▶ What this task involves: From the line that contains "<li><code>2 &lt;= n &lt;= 20</code></li>" to the last line of the data, every line is to be transcribed exactly; no other line is to be included.

▶ Available records:
+---+

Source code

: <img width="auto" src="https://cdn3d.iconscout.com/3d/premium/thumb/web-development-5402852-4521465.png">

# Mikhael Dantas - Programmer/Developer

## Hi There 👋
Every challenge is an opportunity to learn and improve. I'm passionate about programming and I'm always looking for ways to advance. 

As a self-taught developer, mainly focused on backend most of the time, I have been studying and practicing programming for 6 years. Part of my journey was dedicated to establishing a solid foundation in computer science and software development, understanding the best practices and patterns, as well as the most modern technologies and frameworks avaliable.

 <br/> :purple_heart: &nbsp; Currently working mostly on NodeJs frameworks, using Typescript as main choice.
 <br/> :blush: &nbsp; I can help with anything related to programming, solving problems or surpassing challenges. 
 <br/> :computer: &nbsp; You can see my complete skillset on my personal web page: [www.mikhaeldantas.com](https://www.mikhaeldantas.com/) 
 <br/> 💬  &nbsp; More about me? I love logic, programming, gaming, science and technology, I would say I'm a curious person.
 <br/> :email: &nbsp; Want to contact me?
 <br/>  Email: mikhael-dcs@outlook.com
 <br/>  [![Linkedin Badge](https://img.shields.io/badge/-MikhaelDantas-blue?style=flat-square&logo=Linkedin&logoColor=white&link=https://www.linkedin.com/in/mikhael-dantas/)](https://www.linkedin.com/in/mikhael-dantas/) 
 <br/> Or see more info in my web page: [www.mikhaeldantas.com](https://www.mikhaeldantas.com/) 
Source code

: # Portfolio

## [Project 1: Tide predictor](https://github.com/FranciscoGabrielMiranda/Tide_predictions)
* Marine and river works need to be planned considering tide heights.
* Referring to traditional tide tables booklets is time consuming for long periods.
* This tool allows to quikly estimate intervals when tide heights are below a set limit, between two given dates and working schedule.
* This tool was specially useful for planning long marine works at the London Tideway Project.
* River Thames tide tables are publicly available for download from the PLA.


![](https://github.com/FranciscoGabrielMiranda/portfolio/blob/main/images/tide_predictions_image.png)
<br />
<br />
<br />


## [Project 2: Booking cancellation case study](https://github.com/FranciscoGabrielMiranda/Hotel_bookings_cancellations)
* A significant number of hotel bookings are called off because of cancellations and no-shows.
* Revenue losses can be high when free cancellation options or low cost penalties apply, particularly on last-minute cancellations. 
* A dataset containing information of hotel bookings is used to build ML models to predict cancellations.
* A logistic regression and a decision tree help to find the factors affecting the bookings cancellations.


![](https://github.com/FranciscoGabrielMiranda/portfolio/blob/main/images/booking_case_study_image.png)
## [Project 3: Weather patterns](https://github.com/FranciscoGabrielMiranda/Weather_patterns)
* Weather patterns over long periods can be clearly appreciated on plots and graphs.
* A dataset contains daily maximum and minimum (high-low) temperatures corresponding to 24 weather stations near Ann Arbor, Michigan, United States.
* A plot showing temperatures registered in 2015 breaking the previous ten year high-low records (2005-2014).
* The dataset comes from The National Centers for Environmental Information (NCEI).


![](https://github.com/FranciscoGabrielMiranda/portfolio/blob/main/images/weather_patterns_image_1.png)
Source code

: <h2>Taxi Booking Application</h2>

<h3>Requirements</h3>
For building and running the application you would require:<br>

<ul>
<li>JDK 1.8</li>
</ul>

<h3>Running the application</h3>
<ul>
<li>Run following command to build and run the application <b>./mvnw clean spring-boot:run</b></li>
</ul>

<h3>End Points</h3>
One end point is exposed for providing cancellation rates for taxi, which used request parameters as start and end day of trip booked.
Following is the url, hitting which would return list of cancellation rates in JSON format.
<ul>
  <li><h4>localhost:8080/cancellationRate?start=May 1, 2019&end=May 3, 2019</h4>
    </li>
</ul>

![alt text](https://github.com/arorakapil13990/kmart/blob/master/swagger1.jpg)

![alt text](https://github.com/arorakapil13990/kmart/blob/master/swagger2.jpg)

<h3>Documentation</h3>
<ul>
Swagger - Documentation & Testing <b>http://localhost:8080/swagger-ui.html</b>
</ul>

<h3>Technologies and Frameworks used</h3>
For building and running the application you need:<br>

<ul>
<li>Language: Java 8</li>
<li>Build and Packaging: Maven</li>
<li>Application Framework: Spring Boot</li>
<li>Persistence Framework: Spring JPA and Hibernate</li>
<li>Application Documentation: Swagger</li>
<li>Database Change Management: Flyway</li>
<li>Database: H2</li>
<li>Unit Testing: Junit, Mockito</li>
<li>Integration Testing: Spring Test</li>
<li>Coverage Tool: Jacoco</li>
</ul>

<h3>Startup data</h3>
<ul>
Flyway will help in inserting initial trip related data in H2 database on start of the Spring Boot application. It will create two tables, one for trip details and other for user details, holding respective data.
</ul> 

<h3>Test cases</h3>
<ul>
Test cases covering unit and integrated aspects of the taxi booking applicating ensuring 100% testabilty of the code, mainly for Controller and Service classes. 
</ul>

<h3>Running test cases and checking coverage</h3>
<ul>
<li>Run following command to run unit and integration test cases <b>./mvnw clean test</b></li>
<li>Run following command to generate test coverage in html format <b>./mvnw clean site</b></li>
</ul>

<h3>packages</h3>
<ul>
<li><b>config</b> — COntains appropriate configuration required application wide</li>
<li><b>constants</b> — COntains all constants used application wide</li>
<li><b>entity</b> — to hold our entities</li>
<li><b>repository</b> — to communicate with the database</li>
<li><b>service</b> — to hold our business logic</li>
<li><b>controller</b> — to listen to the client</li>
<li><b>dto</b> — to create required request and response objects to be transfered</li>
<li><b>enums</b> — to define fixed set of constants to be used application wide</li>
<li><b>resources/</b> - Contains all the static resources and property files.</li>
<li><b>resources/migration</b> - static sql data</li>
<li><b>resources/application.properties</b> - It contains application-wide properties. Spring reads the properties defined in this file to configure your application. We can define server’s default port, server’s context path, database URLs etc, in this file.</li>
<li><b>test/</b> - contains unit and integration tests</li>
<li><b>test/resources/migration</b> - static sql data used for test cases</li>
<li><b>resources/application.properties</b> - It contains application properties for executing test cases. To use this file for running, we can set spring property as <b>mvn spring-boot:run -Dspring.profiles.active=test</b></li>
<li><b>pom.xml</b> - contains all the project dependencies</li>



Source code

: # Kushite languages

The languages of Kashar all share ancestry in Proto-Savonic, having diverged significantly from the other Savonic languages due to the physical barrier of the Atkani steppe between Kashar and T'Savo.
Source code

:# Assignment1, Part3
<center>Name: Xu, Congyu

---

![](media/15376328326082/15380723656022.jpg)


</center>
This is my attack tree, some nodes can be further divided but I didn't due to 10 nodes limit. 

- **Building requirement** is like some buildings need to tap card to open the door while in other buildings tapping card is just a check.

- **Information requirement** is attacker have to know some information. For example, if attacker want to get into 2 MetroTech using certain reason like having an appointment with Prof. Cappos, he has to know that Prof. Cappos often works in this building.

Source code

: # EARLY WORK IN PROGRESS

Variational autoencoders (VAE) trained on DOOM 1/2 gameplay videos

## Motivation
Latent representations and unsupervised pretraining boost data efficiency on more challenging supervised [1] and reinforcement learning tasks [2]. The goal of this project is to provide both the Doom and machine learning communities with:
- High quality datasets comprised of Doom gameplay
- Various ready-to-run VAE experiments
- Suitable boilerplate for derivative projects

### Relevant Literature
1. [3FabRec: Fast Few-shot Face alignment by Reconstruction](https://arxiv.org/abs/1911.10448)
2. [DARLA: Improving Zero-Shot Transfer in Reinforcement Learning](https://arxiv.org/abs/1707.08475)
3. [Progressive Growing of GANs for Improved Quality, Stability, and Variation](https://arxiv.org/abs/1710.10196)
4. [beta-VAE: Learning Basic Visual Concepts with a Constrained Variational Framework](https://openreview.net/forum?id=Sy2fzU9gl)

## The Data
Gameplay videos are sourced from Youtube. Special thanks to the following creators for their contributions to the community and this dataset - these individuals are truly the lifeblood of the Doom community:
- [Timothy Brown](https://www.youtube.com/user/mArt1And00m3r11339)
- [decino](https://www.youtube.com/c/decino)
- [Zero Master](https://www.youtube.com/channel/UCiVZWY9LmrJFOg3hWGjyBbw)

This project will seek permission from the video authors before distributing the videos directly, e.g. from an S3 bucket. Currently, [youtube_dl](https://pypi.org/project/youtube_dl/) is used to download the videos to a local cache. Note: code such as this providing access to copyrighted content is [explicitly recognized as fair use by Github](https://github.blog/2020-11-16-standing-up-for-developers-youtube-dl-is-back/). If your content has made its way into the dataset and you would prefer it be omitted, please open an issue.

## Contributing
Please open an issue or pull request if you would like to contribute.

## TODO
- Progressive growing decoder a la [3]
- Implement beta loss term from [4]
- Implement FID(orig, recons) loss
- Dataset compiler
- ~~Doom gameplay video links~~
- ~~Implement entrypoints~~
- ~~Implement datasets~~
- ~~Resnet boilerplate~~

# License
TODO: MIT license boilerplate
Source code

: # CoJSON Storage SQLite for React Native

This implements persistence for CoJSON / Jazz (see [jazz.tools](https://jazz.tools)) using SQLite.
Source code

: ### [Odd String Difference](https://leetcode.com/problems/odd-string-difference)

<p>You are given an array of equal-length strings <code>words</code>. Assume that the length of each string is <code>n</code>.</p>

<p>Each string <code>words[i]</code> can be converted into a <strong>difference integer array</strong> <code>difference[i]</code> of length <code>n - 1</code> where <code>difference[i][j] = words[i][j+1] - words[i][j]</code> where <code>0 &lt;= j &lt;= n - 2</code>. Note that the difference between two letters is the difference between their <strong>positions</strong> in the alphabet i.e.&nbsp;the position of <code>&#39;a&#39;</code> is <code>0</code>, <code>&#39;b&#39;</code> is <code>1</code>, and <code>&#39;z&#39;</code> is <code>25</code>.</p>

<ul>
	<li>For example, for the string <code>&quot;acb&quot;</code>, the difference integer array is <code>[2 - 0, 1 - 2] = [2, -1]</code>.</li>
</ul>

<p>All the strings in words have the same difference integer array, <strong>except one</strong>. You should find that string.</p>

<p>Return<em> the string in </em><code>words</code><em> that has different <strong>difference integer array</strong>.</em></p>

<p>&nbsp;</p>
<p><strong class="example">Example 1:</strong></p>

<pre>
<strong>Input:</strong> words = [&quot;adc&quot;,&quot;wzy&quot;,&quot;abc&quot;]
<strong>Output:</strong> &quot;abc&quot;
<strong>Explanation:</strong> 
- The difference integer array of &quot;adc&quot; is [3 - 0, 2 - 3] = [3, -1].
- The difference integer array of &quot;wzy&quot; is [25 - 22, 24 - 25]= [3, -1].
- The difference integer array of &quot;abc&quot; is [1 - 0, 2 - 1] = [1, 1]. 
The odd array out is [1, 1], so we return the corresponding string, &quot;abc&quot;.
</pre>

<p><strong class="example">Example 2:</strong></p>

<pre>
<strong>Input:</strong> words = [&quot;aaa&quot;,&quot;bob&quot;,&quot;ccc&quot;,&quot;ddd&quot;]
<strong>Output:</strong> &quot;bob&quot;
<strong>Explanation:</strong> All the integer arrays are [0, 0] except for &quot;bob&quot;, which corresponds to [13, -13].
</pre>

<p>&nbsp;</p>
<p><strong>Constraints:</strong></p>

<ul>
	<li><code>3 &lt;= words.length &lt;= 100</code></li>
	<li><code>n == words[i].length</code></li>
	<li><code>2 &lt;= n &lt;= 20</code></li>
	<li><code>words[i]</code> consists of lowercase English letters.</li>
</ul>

+---+

▶ Answer to this task:
	<li><code>2 &lt;= n &lt;= 20</code></li>
	<li><code>words[i]</code> consists of lowercase English letters.</li>
</ul>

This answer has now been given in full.